The ‘Lunge Mangle’ involves Cleveland intricately layering Seifert’s melodies (which begin on the piano) with a wash of synths, guitar riffs and commanding beats. Combined with Seifert’s acrobatic vocal performances, it’s reminiscent of another closely-tied twosome; Sparks. Like the Mael brothers, it’s maximalist electro-pop that doesn’t overwhelm the listener, but instead is like the sonic equivalent of a gallery wall in someone’s living room, full of colour and texture, peppered with hidden stories within the bigger picture. They attribute any likeness to Sparks as being nothing more than “a happy accident,” however. “For me, my basis for songwriting stems from musicals,” Seifert reveals. “I grew up on musicals and I think that’s what inspires a lot of my melodies.” Cleveland adds with sense of genuine awe, “I’ve never known anyone to write with so much melody!”
The aforementioned ‘Lunge Mangle’ can also be said to incorporate the way Seifert’s singular vocal style adds new dimensions to Cleveland’s words. “I find lyrics all over the house and poetry on pieces of paper or he’ll WhatsApp ideas to me. Sometimes I go to sit at the piano and there’ll be a new piece of writing waiting for me,” Seifert says. “His lyrics lead me down a different melody road than the one I had in my head.”

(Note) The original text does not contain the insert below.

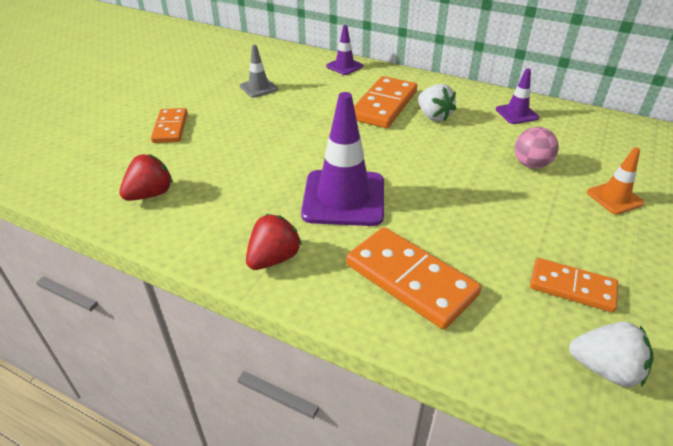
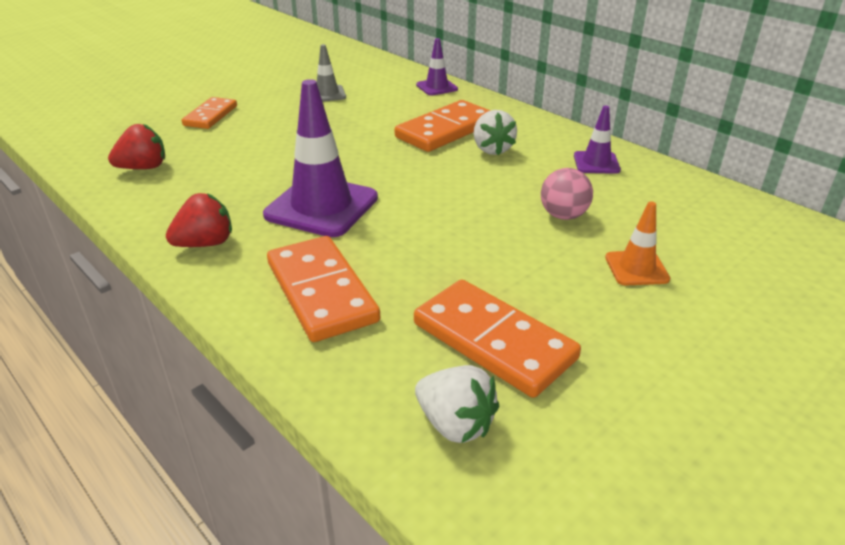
camera: 20 degrees right, 5 degrees down
orange domino [530,258,618,312] -> orange domino [414,280,581,398], size x1.59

Her husband elaborates, “I write lyrics in quite a psychobabble way. When I hand them over I’ll often forget some of the things I’ve even written and then she’ll get a lot more in-depth with them and interpret them her way.”
Cleveland cites the Bee Gees as a guiding force when it comes to narrative structure. “My favourite lyrics on the EP are from ‘This Idle Motion’. ‘I guess I’m not lucky, I’m just the joker but the laugh’s on me.’ I like it because they’re a nod to the Bee Gees classic line, “I started a joke, that started the whole world crying.” They felt kind of classic or universal and were therefore a bit removed from “me”, per se. When discussing the idea for the video for ‘This Idle Motion’ with the director Simon Owens, I laughed off a suggestion because it seemed too emotional and he came straight back to me and asked, ‘What’s wrong with conveying emotion?’ My answer to Simon was a bit of a joke in itself, really. I quoted those lyrics. That was a bit of an epiphany and made me question myself afterwards. I realised the truth in that line and, therefore, that the lyrics are really quite personal, but sometimes the meaning takes a while to reveal itself! That has very much informed the writing we’ve done since.”
He asks his wife how she views the situation. “I feel like I’m singing you, your words,” she says. “I quite like the twist you put on them. Then, sometimes, you might give me some lyrics, ‘Dolphins’ for example, [which contains the refrain “maybe it’s time to call it a day”] and I’m like, ‘Hmmm…interesting’. Like every couple we did have a rocky month where we weren’t getting along particularly well.” Laughs Cleveland, “I can send you not even subliminal messages but direct messages in the songs!”
Seifert surmises, “It’s our kind of therapy, in a way.”